Text excerpt:
## start
In her songs, big stories become gloriously condensed. And the story that began all the others — the story of her mother's life and marriage, and of her own birth — are all told, briefly, beautifully, and powerfully in an astonishing song, "The Tea Leaf Prophecy."
"It's a lot of history in a small space, shorthanded," Joni told me. "My mother, Myrtle McKee, had been a country schoolteacher and she came into the city. She was working in a bank next to the police station, and the windows of the cop shop looked down into the tellers' area, and they were always flirting from the windows. But the tellers found Mounties and cops distasteful. She and her girlfriend went to the fancy hotel, and they had a tea leaf reader, a palmist also. They wore white gloves and hats and it was very la-di-da, because it was the tail end of the Canadian Anglophile era. So it was a kind of poshy thing to do. And when he read her tea leaves, he told her three things: you'll be married in a month, you'll have a child within a year, and you'll live to an old age and die a long and agonizing death, which is a terrible thing, even if you see it, to say."
When Joni first recorded the song for her 1988 album, Chalk Mark in a Rainstorm, she used a pseudonym for her mother: Myrtle McKee became "Molly McGee." First she tells the story of her mother's visit with the tea leaf reader:
Newsreels rattle the Nazi dread The able-bodied have shipped away Molly McGee gets her tea leaves read You'll be married in a month they say
"These leaves are crazy," says Molly McGee. It's a joke. Consulting the leaves isn't crazy; they're just not making sense. And Joni's musical mind emerges here figuratively. There are no men, just boys "talking to teacher in the treble clef." The next verse is a beautiful, lyrical telling of her parents' unlikely wartime romance. The man in this love story is, like Bill Anderson, a sergeant on a two-week leave. They meet and their fate is sealed. Joni imagines her young parents making love — a topic that would be awkward for most — with tenderness:
Oh these nights are strong and soft Private passions and secret storms Nothin' about him ticks her off And he looks so cute in his uniform
This romance is immediately followed with the locked-in domesticity of long hard winters in the Canadian prairies that is her mother's life. There are endless chores, and the cycles are relentless, banal, with endless drudgery. And even her stated intention to flee becomes monotonous, too:
She says "I'm leavin' here" but she don't go
The story of Joni's parents is one she attempted to unravel throughout her lifetime and in her music. Why had the stars aligned for Myrtle McKee, who had taught in a one-room school and was clerking at a bank in Regina, and William Anderson, on leave from the Royal Canadian Air Force? Anderson's family hailed from Scandinavia. When a grown-up Joni asked him why his name didn't have the usual Swedish spelling of "Andersen," he said the name was changed at Ellis Island from "Amberson." Joni suspected from her high cheekbones that she had Laplander blood. She also wondered if her father's family was hiding a Jewish name.
## end
Required tasks:
- A) Answer these questions from the passage about "The Tea Leaf Prophecy":
(i) What job had Myrtle McKee held before she came into the city?
(ii) On which album, and in what year, was the song first recorded?
(iii) According to William Anderson, what was his family name before it was changed at Ellis Island?
- B) Decide whether each statement agrees with the passage about "The Tea Leaf Prophecy." Answer yes or no, and quote the words from the passage that settle it.
(i) Myrtle McKee worked in a bank next to a fire station.
(ii) The tea leaf reader told her she would be married within a month.
(iii) William Anderson was on leave from the Royal Canadian Navy.
- C) List every prediction the tea leaf reader made to Myrtle McKee in the passage about "The Tea Leaf Prophecy."

Entries shown:
## start
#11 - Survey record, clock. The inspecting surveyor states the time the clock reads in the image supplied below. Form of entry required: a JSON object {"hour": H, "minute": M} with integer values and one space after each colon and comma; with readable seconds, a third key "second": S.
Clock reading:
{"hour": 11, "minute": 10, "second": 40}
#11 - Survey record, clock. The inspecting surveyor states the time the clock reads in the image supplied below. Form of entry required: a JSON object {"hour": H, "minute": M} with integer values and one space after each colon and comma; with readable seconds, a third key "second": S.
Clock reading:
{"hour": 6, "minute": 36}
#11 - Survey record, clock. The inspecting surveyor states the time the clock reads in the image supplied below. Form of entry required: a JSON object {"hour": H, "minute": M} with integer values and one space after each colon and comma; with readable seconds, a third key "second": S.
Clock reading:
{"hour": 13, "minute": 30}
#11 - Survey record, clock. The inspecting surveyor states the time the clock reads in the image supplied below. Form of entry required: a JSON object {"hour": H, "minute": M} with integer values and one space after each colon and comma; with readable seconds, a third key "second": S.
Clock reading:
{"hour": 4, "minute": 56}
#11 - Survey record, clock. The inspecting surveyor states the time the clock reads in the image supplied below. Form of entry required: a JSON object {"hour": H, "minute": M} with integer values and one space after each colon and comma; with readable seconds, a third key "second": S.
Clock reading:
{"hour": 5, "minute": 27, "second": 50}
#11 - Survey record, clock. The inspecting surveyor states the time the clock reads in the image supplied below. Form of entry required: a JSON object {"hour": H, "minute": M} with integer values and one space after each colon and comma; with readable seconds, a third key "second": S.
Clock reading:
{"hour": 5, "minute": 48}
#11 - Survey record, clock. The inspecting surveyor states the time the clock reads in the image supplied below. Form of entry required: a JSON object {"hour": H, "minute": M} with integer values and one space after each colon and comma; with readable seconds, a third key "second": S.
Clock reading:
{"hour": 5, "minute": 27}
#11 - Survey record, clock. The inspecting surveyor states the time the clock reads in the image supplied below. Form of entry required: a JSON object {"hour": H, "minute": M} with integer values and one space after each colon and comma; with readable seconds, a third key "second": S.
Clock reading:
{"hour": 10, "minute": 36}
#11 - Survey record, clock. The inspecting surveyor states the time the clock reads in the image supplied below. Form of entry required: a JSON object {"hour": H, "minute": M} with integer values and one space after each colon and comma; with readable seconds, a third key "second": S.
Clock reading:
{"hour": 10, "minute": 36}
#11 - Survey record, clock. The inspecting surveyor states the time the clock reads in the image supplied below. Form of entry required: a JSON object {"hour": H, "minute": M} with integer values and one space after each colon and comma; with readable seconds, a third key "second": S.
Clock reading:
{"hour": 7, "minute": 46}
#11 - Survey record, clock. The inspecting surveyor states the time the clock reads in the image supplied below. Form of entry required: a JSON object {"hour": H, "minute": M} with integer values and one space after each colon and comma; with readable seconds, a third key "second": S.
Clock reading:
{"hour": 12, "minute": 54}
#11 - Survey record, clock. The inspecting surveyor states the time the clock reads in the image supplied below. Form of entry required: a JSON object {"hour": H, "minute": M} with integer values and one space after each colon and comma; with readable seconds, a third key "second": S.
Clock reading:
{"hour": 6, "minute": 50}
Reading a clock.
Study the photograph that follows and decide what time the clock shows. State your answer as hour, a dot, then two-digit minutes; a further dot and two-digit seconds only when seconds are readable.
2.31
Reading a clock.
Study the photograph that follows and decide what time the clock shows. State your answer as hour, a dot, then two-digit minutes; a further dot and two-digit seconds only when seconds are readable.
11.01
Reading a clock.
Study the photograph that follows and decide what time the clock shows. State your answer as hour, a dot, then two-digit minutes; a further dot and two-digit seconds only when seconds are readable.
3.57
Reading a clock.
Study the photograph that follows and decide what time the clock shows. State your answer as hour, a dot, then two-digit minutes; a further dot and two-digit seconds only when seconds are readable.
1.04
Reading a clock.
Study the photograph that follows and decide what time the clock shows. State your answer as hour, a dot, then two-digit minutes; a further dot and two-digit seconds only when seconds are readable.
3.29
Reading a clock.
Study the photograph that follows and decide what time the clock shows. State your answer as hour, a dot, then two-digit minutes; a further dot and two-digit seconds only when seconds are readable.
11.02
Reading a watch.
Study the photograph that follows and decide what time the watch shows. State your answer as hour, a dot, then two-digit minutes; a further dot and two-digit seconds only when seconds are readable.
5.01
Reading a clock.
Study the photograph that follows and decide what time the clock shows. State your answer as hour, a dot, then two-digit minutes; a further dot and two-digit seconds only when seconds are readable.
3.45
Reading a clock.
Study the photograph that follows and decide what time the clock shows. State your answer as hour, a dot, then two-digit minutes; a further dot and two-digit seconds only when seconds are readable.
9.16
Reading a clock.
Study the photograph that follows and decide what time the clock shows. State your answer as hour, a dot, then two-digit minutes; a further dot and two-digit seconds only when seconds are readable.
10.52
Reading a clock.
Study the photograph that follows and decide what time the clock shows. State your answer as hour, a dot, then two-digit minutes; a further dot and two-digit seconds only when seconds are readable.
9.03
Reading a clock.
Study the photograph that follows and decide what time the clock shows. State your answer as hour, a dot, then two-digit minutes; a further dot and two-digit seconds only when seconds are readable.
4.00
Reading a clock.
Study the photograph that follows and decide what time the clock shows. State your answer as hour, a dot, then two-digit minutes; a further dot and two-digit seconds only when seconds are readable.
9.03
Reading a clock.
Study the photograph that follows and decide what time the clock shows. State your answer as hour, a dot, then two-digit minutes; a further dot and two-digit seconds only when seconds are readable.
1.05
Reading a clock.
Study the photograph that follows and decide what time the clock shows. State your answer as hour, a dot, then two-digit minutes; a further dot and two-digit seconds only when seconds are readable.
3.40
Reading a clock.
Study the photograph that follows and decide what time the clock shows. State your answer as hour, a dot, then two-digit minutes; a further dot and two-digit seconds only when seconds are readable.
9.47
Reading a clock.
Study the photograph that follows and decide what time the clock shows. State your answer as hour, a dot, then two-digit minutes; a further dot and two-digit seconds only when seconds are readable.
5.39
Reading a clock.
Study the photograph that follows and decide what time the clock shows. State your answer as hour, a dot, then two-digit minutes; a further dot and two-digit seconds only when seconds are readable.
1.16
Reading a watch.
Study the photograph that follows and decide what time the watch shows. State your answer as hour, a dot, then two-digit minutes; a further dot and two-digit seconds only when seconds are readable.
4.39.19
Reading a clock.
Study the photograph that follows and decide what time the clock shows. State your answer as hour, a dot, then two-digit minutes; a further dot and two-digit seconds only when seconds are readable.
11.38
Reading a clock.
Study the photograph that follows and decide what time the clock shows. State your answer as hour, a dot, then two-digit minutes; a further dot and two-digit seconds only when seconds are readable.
## end
Results of the exercise:
- A)
(i) She had been a country schoolteacher.
(ii) It was first recorded on Chalk Mark in a Rainstorm, in 1988.
(iii) It was "Amberson."

- B)
(i) No: "She was working in a bank next to the police station"
(ii) Yes: "you'll be married in a month"
(iii) No: "William Anderson, on leave from the Royal Canadian Air Force"

- C)
- She would be married in a month.
- She would have a child within a year.
- She would live to an old age and die a long and agonizing death.